After a brief argument over which two unlucky souls would get into the back, Teresa used her executive authority as driver to sentence Jez and Flash to the truck bed.

Teresa did drive slower and safer now. She liked Jez, even if her boyfriends were lame.

They drove to the theater located near the city center and across from the Alvarado Transportation Center. The Center used to be a hotel: a masterwork of Mission-Revival Architecture boasting gardens, fountains, patios, and balconies. Beautiful, sprawling, and serving the railroad, the hotel stood replete until the 20th century when it was demolished for a parking lot. This embarrassment led to the building of the Transport Center, which closely emulated the old hotel: A sprawling, long structure with arches and Spanish-style shingled roofs, a front reminiscent of a Spanish mission, and an adobe clocktower with a simple face. The Center was impressive, letting no hint of the old hotel shine through. That bit of history was as dead as the dirt lot that had killed it.

The theater was a modern curved building with large windows and its logo in red across the front in large modern serif font.

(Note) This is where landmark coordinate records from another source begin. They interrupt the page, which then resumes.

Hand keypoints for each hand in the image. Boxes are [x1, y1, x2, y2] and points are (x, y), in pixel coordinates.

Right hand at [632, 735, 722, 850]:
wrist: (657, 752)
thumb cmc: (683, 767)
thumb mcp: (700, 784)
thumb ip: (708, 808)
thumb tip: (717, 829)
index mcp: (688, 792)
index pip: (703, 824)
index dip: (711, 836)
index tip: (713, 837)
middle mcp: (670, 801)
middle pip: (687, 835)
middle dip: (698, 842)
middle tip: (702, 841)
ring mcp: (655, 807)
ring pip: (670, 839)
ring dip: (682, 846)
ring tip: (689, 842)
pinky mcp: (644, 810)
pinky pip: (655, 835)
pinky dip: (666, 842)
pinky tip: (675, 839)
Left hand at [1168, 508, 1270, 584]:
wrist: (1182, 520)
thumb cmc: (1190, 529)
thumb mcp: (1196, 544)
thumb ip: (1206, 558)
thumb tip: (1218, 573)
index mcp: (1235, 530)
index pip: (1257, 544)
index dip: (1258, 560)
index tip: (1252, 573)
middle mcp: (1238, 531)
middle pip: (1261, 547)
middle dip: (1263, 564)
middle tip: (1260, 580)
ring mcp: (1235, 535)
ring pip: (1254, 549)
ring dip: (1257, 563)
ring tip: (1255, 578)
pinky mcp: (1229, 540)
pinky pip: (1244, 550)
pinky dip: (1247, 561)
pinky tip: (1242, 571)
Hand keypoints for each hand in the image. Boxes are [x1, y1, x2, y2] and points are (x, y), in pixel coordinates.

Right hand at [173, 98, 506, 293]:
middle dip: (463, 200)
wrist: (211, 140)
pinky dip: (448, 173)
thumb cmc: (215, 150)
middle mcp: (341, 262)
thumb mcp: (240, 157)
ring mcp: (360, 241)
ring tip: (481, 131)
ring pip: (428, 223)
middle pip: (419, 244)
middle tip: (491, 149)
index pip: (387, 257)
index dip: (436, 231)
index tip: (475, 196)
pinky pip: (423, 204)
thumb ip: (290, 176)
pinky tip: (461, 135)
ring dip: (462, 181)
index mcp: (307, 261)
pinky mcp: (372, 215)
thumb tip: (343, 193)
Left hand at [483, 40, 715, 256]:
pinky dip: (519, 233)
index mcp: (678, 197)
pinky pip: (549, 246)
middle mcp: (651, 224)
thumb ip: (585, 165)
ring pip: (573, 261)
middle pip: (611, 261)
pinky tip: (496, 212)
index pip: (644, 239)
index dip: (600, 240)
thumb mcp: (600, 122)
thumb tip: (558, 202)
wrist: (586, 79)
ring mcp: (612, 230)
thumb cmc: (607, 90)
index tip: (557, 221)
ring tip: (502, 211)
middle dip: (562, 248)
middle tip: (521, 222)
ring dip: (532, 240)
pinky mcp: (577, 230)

Opposite the Alvarado, it lost pizzazz, but a theater’s worth is on the inside, not on the outside.

The intersection near these two buildings never slowed down. Day or night cars crawled through it, joined by city buses. Pedestrians exiting the buses or trains congregated on the street corner, waiting for the crosswalks to usher them across. Human drama played out here. There were panhandlers looking to score, teens heading home or deeper into the city for a Friday night concert, college students eager to catch the Rail Runner train up to Santa Fe, businessmen and women saving money by taking the buses, a couple deeply in love, a fighting couple out of love and deeply intoxicated, a fat man whose button-up shirt strained to contain him, a tattooed woman, her body a mural, every movement a different kind of art, three Germans visiting New Mexico cheaply, and four teenagers with a preteen: Teresa, Silvia, Flash, Jez, and Flea.